Large-scale serum protein biomarker discovery in Duchenne muscular dystrophy

Abstract

Serum biomarkers in Duchenne muscular dystrophy (DMD) may provide deeper insights into disease pathogenesis, suggest new therapeutic approaches, serve as acute read-outs of drug effects, and be useful as surrogate outcome measures to predict later clinical benefit. In this study a large-scale biomarker discovery was performed on serum samples from patients with DMD and age-matched healthy volunteers using a modified aptamer-based proteomics technology. Levels of 1,125 proteins were quantified in serum samples from two independent DMD cohorts: cohort 1 (The Parent Project Muscular Dystrophy-Cincinnati Children's Hospital Medical Center), 42 patients with DMD and 28 age-matched normal volunteers; and cohort 2 (The Cooperative International Neuromuscular Research Group, Duchenne Natural History Study), 51 patients with DMD and 17 age-matched normal volunteers. Forty-four proteins showed significant differences that were consistent in both cohorts when comparing DMD patients and healthy volunteers at a 1% false-discovery rate, a large number of significant protein changes for such a small study. These biomarkers can be classified by known cellular processes and by age-dependent changes in protein concentration. Our findings demonstrate both the utility of this unbiased biomarker discovery approach and suggest potential new diagnostic and therapeutic avenues for ameliorating the burden of DMD and, we hope, other rare and devastating diseases.

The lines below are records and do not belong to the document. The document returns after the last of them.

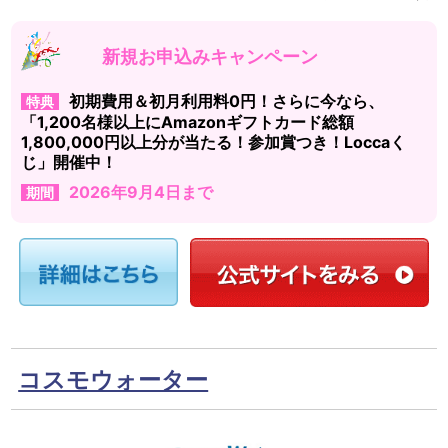
新規お申込みキャンペーン
初期費用＆初月利用料0円！さらに今なら、
特典
「1,200名様以上にAmazonギフトカード総額
1,800,000円以上分が当たる！参加賞つき！Loccaく
じ」開催中！
2026年9月4日まで
期間
コスモウォーター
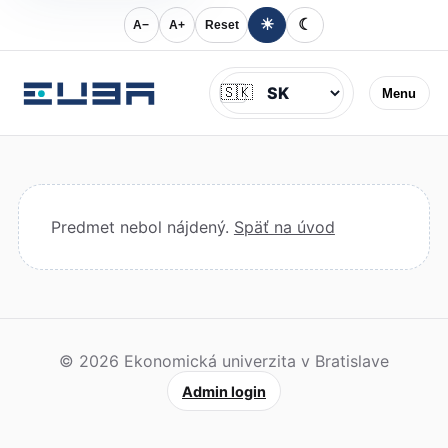
☀
☾
A−
A+
Reset
Jazyk
🇸🇰
Menu
Predmet nebol nájdený.
Späť na úvod
© 2026 Ekonomická univerzita v Bratislave
Admin login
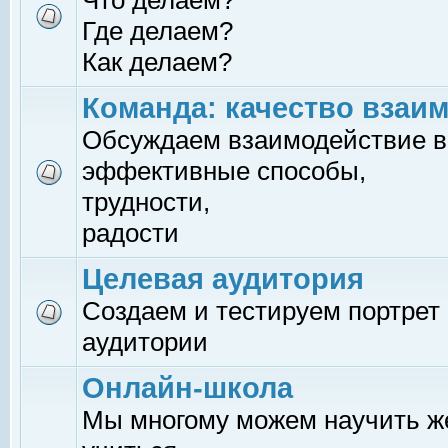
Что делаем?
Где делаем?
Как делаем?
Команда: качество взаи
Обсуждаем взаимодействие в
эффективные способы,
трудности,
радости
Целевая аудитория
Создаем и тестируем портрет
аудитории
Онлайн-школа
Мы многому можем научить 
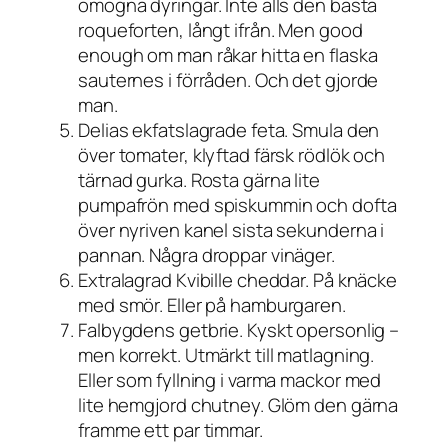
omogna dyringar. Inte alls den bästa
roqueforten, långt ifrån. Men good
enough om man råkar hitta en flaska
sauternes i förråden. Och det gjorde
man.
Delias ekfatslagrade feta. Smula den
över tomater, klyftad färsk rödlök och
tärnad gurka. Rosta gärna lite
pumpafrön med spiskummin och dofta
över nyriven kanel sista sekunderna i
pannan. Några droppar vinäger.
Extralagrad Kvibille cheddar. På knäcke
med smör. Eller på hamburgaren.
Falbygdens getbrie. Kyskt opersonlig –
men korrekt. Utmärkt till matlagning.
Eller som fyllning i varma mackor med
lite hemgjord chutney. Glöm den gärna
framme ett par timmar.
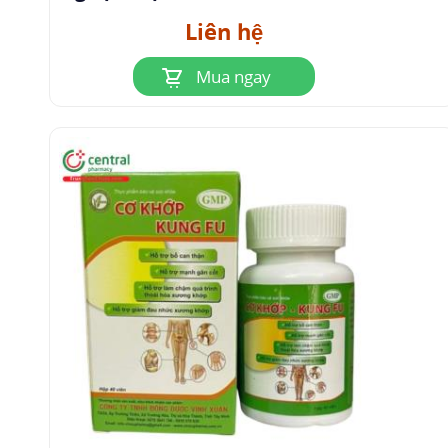
Liên hệ
Mua ngay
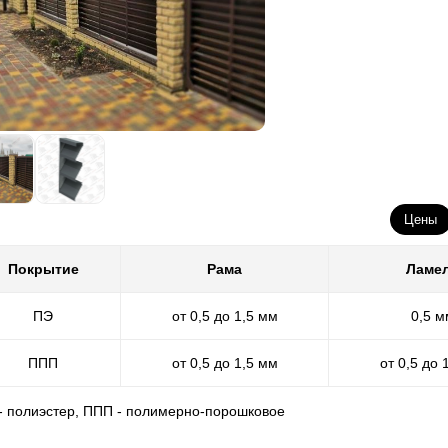
Цены
Покрытие
Рама
Ламе
ПЭ
от 0,5 до 1,5 мм
0,5 м
ППП
от 0,5 до 1,5 мм
от 0,5 до 
 - полиэстер, ППП - полимерно-порошковое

Keywords: SOMAmer; SOMAscan; biomarkers; muscular dystrophy; proteomics.

Fig. 1.

Representative CDFs of proteins that are up or down in DMD patients vs. controls from both cohorts. Up proteins: (A) Troponin I, fast skeletal muscle, (B) myoglobin, (C) heat-shock protein 70. Down proteins: (D) RET, (E) gelsolin, (F) bone sialoprotein 2.

Fig. 2.

Example proteins from the four “types” of age-related changes in protein signal levels seen in DMD patients (red) vs. controls (blue) from both cohorts. (A) Group 1, creatine kinase; (B) group 2, RET; (C) group 3, phospholipase A2; (D) group 4, growth-differentiation factor 11.